(Extracted page text data)
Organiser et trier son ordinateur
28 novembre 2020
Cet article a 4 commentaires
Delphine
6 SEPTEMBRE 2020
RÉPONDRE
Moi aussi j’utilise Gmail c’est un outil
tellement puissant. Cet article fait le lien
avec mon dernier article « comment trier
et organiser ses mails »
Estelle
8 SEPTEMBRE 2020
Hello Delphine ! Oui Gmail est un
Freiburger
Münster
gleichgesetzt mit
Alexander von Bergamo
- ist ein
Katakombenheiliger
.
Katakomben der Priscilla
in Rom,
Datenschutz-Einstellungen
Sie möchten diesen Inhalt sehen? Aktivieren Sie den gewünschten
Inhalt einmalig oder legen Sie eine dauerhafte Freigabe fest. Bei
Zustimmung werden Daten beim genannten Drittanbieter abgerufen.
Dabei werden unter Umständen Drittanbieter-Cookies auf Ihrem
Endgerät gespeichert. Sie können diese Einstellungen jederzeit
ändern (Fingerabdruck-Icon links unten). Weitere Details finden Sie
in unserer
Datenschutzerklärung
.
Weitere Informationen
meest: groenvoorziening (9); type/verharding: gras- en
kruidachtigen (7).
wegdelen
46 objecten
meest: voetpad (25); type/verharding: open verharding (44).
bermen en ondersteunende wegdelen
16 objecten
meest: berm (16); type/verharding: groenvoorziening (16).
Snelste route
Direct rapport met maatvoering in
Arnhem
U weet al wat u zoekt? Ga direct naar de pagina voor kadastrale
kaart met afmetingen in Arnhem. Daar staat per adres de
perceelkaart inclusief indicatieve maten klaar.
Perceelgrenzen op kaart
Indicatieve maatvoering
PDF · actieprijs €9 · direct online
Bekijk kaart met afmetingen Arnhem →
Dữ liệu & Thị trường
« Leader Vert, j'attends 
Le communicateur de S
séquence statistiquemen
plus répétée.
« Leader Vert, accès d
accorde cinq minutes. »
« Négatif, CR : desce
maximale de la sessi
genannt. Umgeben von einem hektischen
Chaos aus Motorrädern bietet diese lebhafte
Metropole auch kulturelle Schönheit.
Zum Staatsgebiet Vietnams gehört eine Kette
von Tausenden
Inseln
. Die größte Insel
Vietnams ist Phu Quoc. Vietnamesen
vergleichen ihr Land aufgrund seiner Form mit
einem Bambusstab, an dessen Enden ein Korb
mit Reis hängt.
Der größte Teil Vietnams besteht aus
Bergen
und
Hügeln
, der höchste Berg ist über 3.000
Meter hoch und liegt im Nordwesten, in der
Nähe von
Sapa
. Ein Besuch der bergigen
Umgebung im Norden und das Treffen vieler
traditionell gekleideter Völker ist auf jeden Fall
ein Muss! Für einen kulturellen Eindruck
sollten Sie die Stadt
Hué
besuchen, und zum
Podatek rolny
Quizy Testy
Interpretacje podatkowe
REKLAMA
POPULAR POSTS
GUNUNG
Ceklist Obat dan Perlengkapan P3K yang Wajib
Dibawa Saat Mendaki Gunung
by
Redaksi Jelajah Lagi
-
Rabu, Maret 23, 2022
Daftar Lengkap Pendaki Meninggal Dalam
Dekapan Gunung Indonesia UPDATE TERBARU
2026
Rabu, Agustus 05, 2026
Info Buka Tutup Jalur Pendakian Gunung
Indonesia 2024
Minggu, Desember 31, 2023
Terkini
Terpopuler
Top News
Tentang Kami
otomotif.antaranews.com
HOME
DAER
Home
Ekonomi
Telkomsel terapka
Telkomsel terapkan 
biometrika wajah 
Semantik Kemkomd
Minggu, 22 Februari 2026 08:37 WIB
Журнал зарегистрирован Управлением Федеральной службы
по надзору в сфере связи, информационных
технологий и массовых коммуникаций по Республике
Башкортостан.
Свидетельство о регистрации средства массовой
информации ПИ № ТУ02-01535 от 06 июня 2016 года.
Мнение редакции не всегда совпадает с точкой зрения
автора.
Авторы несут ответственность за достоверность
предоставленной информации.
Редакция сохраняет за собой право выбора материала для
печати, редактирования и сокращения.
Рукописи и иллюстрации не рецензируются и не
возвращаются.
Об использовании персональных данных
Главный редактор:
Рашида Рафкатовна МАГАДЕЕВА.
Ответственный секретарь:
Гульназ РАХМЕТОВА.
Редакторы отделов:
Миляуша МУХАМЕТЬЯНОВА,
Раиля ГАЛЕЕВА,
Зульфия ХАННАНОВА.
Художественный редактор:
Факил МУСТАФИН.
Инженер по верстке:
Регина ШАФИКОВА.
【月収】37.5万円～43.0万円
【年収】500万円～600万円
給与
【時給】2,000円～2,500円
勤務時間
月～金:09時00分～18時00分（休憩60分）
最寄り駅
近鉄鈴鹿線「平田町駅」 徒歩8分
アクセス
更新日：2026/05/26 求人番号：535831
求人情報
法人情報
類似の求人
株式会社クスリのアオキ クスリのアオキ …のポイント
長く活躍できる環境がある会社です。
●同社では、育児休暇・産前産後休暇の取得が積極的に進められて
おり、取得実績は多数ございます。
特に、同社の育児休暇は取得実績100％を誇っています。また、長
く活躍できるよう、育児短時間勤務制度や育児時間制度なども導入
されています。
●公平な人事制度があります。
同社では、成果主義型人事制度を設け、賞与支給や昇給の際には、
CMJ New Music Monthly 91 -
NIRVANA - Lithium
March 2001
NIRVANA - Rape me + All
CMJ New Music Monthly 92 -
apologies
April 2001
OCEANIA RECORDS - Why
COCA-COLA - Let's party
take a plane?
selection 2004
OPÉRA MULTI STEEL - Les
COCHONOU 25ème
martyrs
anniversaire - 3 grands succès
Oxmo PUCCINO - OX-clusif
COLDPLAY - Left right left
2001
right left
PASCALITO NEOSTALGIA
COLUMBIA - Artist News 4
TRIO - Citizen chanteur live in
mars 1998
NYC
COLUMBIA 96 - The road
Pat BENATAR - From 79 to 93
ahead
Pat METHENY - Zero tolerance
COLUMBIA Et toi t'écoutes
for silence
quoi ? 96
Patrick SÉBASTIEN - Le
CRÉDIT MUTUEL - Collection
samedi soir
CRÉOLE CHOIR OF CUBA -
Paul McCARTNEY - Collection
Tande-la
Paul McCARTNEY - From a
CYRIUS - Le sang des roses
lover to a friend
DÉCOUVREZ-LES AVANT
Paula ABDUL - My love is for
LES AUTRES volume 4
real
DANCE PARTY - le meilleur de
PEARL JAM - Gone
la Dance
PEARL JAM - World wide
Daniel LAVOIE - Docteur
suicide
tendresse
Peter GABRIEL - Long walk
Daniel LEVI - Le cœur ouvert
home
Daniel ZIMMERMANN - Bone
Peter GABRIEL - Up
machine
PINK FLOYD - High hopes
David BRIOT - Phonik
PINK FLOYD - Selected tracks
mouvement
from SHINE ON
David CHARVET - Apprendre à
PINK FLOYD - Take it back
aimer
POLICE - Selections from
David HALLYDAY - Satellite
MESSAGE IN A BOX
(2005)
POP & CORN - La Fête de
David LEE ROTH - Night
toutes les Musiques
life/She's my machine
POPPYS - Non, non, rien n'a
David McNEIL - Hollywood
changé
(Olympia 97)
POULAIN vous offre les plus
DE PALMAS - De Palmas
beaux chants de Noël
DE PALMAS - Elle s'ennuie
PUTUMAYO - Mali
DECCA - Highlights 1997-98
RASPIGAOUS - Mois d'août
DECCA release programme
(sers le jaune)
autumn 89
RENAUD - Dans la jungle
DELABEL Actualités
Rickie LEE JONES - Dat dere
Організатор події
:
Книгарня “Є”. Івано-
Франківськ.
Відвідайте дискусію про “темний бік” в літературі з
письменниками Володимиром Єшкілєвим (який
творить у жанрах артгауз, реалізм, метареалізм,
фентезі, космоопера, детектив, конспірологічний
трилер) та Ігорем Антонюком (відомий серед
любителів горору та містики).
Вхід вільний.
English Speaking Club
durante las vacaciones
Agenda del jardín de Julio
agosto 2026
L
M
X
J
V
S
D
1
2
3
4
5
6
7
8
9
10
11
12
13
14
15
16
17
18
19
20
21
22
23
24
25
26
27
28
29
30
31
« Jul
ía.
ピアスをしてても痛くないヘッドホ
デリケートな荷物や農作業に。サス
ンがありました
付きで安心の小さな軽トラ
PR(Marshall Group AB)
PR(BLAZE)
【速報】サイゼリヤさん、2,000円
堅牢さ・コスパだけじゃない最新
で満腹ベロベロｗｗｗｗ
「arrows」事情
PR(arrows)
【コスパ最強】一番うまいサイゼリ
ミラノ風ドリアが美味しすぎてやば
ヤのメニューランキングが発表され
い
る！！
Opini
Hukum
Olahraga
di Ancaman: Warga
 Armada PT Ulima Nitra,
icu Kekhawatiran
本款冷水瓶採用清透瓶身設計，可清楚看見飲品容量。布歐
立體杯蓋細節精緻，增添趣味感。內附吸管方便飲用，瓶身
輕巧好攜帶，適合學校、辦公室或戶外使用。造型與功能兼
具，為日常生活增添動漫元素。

**ABOUT THIS EXERCISE:** Each line above that includes "afmetingen" should be shown.

**ANSWER:**
kaart met afmetingen in Arnhem. Daar staat per adres de
Bekijk kaart met afmetingen Arnhem →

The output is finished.